> WHAT YOU WILL DO: Scan the records below for the string "center" and return every line where it appears.

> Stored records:
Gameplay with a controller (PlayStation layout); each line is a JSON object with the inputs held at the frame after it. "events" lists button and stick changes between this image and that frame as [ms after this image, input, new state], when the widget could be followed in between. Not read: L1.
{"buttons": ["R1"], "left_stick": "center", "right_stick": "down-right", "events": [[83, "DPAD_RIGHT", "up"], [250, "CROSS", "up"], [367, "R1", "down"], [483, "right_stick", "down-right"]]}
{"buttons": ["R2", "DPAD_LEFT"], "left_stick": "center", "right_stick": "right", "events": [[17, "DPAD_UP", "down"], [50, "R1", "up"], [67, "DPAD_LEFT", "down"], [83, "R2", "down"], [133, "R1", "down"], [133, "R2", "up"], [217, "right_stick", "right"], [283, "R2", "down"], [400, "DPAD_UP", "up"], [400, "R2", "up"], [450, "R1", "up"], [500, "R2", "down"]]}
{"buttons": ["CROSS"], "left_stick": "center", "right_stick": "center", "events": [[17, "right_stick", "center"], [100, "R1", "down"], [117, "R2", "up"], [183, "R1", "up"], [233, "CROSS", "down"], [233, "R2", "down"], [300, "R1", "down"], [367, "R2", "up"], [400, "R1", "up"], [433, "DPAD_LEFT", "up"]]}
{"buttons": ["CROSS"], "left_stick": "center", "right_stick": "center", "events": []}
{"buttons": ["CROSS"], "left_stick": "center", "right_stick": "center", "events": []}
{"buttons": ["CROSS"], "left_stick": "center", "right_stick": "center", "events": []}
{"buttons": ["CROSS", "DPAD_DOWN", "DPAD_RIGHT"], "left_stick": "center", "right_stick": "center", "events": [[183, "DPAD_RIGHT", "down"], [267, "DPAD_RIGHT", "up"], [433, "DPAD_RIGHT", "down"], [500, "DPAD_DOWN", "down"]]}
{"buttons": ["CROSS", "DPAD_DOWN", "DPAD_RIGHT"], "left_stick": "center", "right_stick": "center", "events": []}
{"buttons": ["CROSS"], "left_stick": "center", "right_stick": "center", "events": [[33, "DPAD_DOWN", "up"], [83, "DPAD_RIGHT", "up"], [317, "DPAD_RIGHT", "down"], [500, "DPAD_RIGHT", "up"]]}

> WRITTEN ANSWER:
{"buttons": ["R1"], "left_stick": "center", "right_stick": "down-right", "events": [[83, "DPAD_RIGHT", "up"], [250, "CROSS", "up"], [367, "R1", "down"], [483, "right_stick", "down-right"]]}
{"buttons": ["R2", "DPAD_LEFT"], "left_stick": "center", "right_stick": "right", "events": [[17, "DPAD_UP", "down"], [50, "R1", "up"], [67, "DPAD_LEFT", "down"], [83, "R2", "down"], [133, "R1", "down"], [133, "R2", "up"], [217, "right_stick", "right"], [283, "R2", "down"], [400, "DPAD_UP", "up"], [400, "R2", "up"], [450, "R1", "up"], [500, "R2", "down"]]}
{"buttons": ["CROSS"], "left_stick": "center", "right_stick": "center", "events": [[17, "right_stick", "center"], [100, "R1", "down"], [117, "R2", "up"], [183, "R1", "up"], [233, "CROSS", "down"], [233, "R2", "down"], [300, "R1", "down"], [367, "R2", "up"], [400, "R1", "up"], [433, "DPAD_LEFT", "up"]]}
{"buttons": ["CROSS"], "left_stick": "center", "right_stick": "center", "events": []}
{"buttons": ["CROSS"], "left_stick": "center", "right_stick": "center", "events": []}
{"buttons": ["CROSS"], "left_stick": "center", "right_stick": "center", "events": []}
{"buttons": ["CROSS", "DPAD_DOWN", "DPAD_RIGHT"], "left_stick": "center", "right_stick": "center", "events": [[183, "DPAD_RIGHT", "down"], [267, "DPAD_RIGHT", "up"], [433, "DPAD_RIGHT", "down"], [500, "DPAD_DOWN", "down"]]}
{"buttons": ["CROSS", "DPAD_DOWN", "DPAD_RIGHT"], "left_stick": "center", "right_stick": "center", "events": []}
{"buttons": ["CROSS"], "left_stick": "center", "right_stick": "center", "events": [[33, "DPAD_DOWN", "up"], [83, "DPAD_RIGHT", "up"], [317, "DPAD_RIGHT", "down"], [500, "DPAD_RIGHT", "up"]]}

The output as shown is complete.